Selama proses pendekatan hingga pernikahan, hampir rata-rata diwarnai suasana riang gembira, kalaupun terjadi persekisihan kecil mudah saling memaafkan. Kejelekan masing-masing individu sering diaembunyikan, pokoknya yang terbaik yang harus ditampilkan kepada calon pasangannya. Bahkan hal-hal yang tidak disukai pasangannya, dengan suka rela dihentikan. Contoh, seorang pemuda yang biasa merokok, saat sedang melakukan pendekatan ke pasangannya, rela menghentikan merokok. Sebaliknya, seorang gadis yang biasa bangun siang, demi mengambil hati pasangannya rela bangun pagi.
Kebiasaan lainnya seperti pemarah, mudah nengayunkan tangan bila sedang emosi, dapat dengan mudah diredam. Intinya semua keburukan berusaha dihilangkan, Dan hanya kebaikan yang berusaha ditunjukkan. Tujuannya adalah untuk mengambil hati pasangannya agar tertarik dan bersedia menerima sebagai pasangan.
Kondisi kepura-puraan saat pendekatan atau sering disebut masa pacaran, justru berbahaya, karena pasangan tidak dapat menilai secara tepat, yang dinilai hanya jebaikannnya saja. Jadi, saat lamaran tiba, karena hanya melihat baiknya saja, akibatnya hati berbunga-bunga, wah bakal mendapatkan pasangan yang sempurna.

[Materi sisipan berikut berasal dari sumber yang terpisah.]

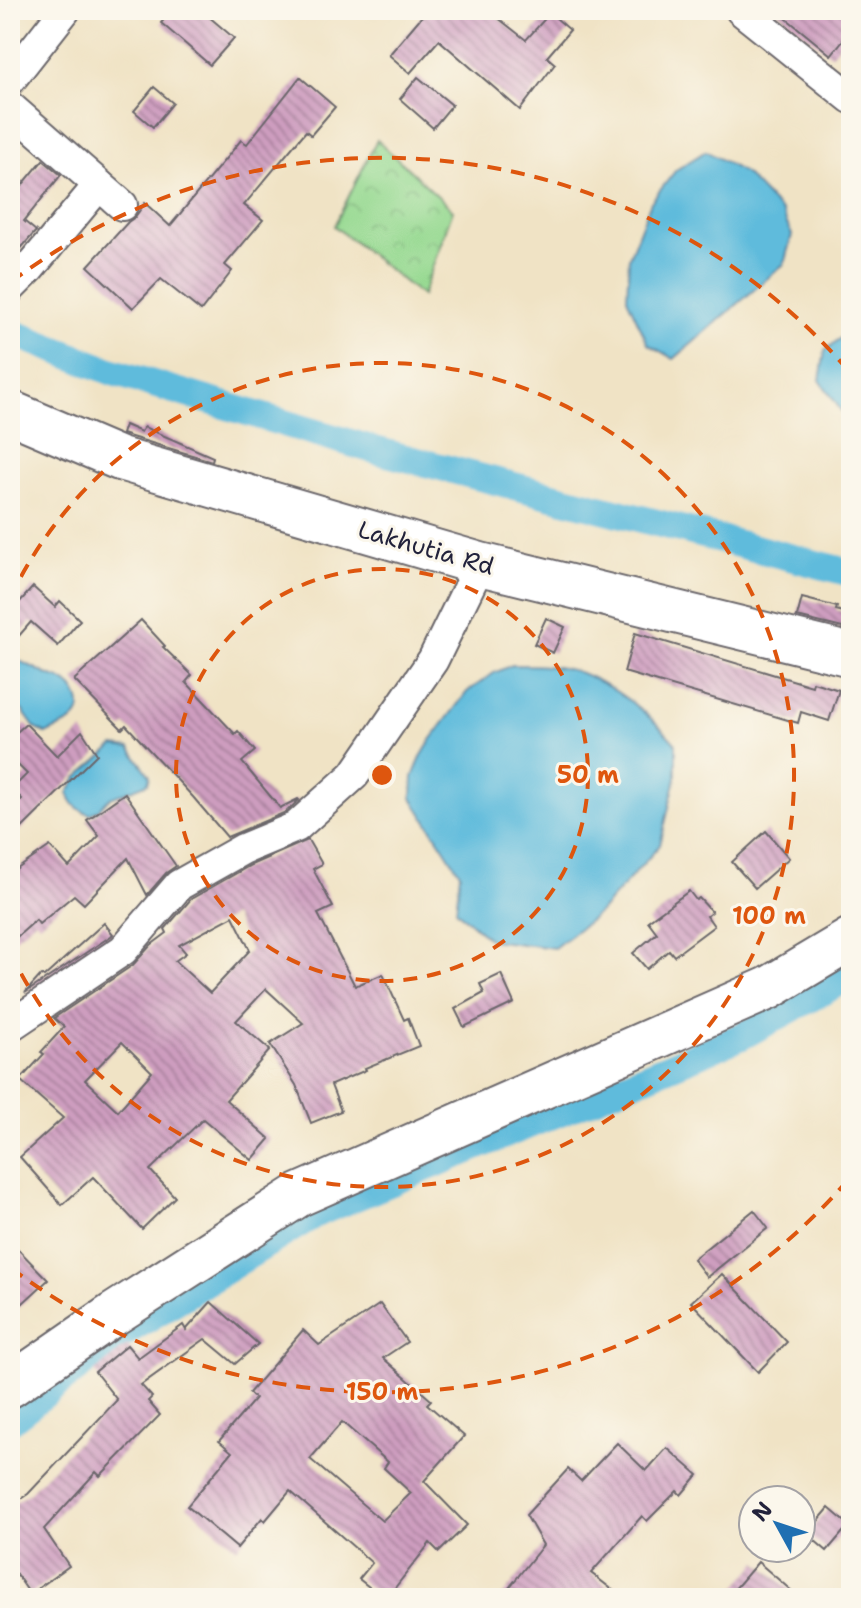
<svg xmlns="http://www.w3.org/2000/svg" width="861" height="1608" viewBox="0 0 861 1608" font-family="'Shantell Sans',sans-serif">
<defs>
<pattern id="park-crowns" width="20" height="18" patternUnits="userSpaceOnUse" patternTransform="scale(2)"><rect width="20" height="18" fill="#96d991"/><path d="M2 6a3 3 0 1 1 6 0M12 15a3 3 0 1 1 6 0" fill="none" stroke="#81ba7e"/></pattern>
<pattern id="building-back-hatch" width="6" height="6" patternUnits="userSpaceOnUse" patternTransform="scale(2)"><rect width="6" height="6" fill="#ce9dbf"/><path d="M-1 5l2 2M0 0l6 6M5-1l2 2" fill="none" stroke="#a7809c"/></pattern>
</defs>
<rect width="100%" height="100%" fill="#fbf7ec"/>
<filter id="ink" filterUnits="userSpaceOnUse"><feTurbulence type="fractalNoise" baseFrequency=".0125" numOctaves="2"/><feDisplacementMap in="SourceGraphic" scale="16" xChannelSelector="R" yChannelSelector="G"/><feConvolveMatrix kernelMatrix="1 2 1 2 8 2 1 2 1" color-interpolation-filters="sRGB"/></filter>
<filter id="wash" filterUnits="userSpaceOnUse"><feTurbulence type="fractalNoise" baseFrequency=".006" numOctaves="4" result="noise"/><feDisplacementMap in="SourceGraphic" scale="32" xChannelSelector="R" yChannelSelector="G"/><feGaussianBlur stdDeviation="1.8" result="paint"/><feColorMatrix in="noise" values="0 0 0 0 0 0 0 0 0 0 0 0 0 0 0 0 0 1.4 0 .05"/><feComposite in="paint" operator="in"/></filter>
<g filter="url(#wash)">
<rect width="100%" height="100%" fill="#f0e3c5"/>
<path fill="url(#park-crowns)" stroke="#5c7e66" stroke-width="2" d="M377 140 453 210 422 296 334 226Z"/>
<g fill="#5ebbdc" stroke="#406e8c" stroke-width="2">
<path d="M706 151 744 173 782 212 792 235 784 264 674 359 648 344 627 298 629 257 651 202 676 170Z"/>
<path d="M851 329V425L820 380 825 351Z"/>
<path d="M10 658C22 661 33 667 44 673 50 676 56 677 62 680 76 687 88 708 73 720 67 726 54 729 46 734L35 728 22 710 14 706 10 709Z"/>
<path d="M512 665C533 665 561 665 581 673 618 688 650 715 676 744V778L660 845 600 912 554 948 490 940 456 910 460 873 412 798 413 777 421 757 431 740 467 692 494 673Z"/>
<path d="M114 746 130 748 150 776 148 783 108 799 99 809 90 814C78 810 72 805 68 793L77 778Z"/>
</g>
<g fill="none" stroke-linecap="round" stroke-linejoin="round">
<g stroke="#5ebbdc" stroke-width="28">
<path d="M10 332 113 372 371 449 851 573"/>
<path d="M10 1421 118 1337 315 1214 742 1036 851 976"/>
</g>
</g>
<g id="blocks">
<g fill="url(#building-back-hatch)" fill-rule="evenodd">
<path d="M172 10H201L234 38 210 65 161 23Z"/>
<path d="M427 10H488L526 40 550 13 570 30 547 57 555 64 520 110 439 40 410 73 389 55Z"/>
<path d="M776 10H851V30L831 55Z"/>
<path d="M300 77 335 107 311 135 306 131 244 205 263 220 225 265 232 271 201 311 161 279 133 308 88 266 128 222 135 217 145 203 170 226 241 140 247 144Z"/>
<path d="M418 77 452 105 433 128 400 99Z"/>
<path d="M154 87 173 103 153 127 134 111Z"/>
<path d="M43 160 61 175 24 221 36 231 10 261V200Z"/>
<path d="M125 425 141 432 144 427 213 457 212 461 128 436 122 434Z"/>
<path d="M33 587 55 607 60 601 80 620 58 646 31 622 10 646V613Z"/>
<path d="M802 598 837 607 836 610 851 614V630L797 617Z"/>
<path d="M546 618 565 627 553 653 534 644Z"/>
<path d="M141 620 165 646 163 647 192 675 186 682 235 734 238 731 255 751 242 762 280 808 298 799 299 800 286 812 227 837 193 797 126 725 122 729 74 680Z"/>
<path d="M635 633 812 686 813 682 839 690 829 721 801 712 798 723 624 672Z"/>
<path d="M26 724 57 756 82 731 97 754 10 840V811L22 799 12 789 27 774 10 757V738Z"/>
<path d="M125 793 176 866 166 873 147 895 128 858 84 904 74 895 39 924 36 920 10 943V874L50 846 69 867 99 836 87 820Z"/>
<path d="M766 831 789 858 755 888 732 862Z"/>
<path d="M308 840 322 864 313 869 333 907 318 914 355 986 383 974 404 1020 408 1018 419 1046 365 1068 366 1070 331 1085 341 1111 311 1123 296 1085 270 1044 303 1023 266 989 236 1021 270 1050 226 1100 270 1139 252 1160 203 1119 150 1170 175 1197 142 1229 93 1177 62 1205 20 1157 63 1118 20 1080 44 1054 41 1052 64 1027 54 1018 133 965 151 945 167 933 165 929 191 899 251 865ZM233 916 250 950 210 993 175 961 186 953 179 945ZM122 1042 152 1072 118 1111 85 1080Z"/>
<path d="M689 891 696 900 699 898 712 912 707 916 714 926 674 956 669 950 647 969 633 953 657 933 648 921Z"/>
<path d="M104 923 113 934 111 936 25 993 41 975 44 977Z"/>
<path d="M501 974 514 1003 464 1027 455 1009 484 993 480 984Z"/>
<path d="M754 1210 768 1228 707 1277 693 1259Z"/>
<path d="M10 1241 48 1280 10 1315Z"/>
<path d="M722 1274 787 1342 758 1372 691 1302Z"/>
<path d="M211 1302 258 1344 235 1364 205 1339 141 1385 152 1397 148 1401 160 1415 100 1476 96 1472 44 1529 69 1566 30 1594 10 1565V1506L28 1494 117 1400 95 1372 127 1345 138 1358 183 1325 186 1330Z"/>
<path d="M380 1304 407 1342 383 1358 431 1400 427 1404 464 1436 424 1481 467 1525 439 1552 430 1543 387 1598H383L359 1579 372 1563 290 1491 265 1521 262 1518 237 1548 187 1506 232 1452 219 1441 255 1399 249 1393 303 1330 319 1345ZM342 1422 388 1462 384 1468 411 1493 382 1521 310 1459Z"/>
<path d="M617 1443 646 1471 667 1448 698 1475 681 1495 677 1491 647 1521 642 1516 591 1573 623 1598H501L543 1545 526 1515 568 1469 581 1481Z"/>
<path d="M829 1508 849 1525 827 1551 807 1534Z"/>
<path d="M758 1562 800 1598H727Z"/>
</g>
</g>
</g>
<g filter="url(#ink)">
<use href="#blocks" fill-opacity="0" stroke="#6a666b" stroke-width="2"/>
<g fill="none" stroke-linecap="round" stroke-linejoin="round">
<defs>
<g id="street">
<path d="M741 10 851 98"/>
<path d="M10 80 65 10"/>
<path d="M10 107 122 205"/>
<path d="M10 288 29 269 99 185"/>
<path d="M10 1026 123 950 179 885 243 849 296 827 354 775 433 660 480 564"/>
</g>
<g id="secondary">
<path d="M10 412 120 459 480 564 851 655"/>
<path d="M10 1386 114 1314 299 1195 769 988 851 939"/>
</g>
</defs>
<use href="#street" stroke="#6a666b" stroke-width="34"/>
<use href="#secondary" stroke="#6a666b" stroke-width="46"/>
<use href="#street" stroke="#fff" stroke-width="30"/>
<use href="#secondary" stroke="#fff" stroke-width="42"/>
</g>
</g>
<g fill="none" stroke="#de560e" stroke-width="4" stroke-dasharray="14 10">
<circle cx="382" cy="775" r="206"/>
<path d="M10 598A412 412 0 1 1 10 952"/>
<path d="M848 1180A617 617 0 0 1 11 1268M11 282A617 617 0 0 1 848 370"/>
</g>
<g text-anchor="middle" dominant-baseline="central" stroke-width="6" stroke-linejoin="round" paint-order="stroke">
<g font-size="24" fill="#22223b" stroke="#fbf7ec">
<text transform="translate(426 548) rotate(16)">Lakhutia Rd</text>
</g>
</g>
<circle cx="382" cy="775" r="12" fill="#de560e" stroke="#fbf7ec" stroke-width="4"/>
<g font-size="24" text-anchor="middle" font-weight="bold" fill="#de560e" stroke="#fbf7ec" stroke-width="6" stroke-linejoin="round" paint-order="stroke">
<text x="588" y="783">50 m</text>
<text x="769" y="924">100 m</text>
<text x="382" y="1400">150 m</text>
</g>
<rect width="861" height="1608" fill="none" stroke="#fbf7ec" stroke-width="40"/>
<g transform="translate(777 1524) rotate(310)"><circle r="38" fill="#fbf7ec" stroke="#a4a2a5" stroke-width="2"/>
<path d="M0-6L14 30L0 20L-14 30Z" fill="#1f6fb2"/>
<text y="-12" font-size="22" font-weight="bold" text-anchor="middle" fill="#22223b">N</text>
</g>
</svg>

Akibatnya, setelah menikah, pelan-pelan sifat aslinya muncul. Hal inilah yang menyulut persekisihan yang meningkat dari gari ke hari. Pasangan yang saat pacaran tampak sabar, setelah menikah jadi pemarah. Pasangan yang saat pacaran tampak diam dan setuju-setuju saja, tiba-tiba menjadi gemar membantah atau melawan. Inilah awal terjadinya benih-benih ketidak sukaan.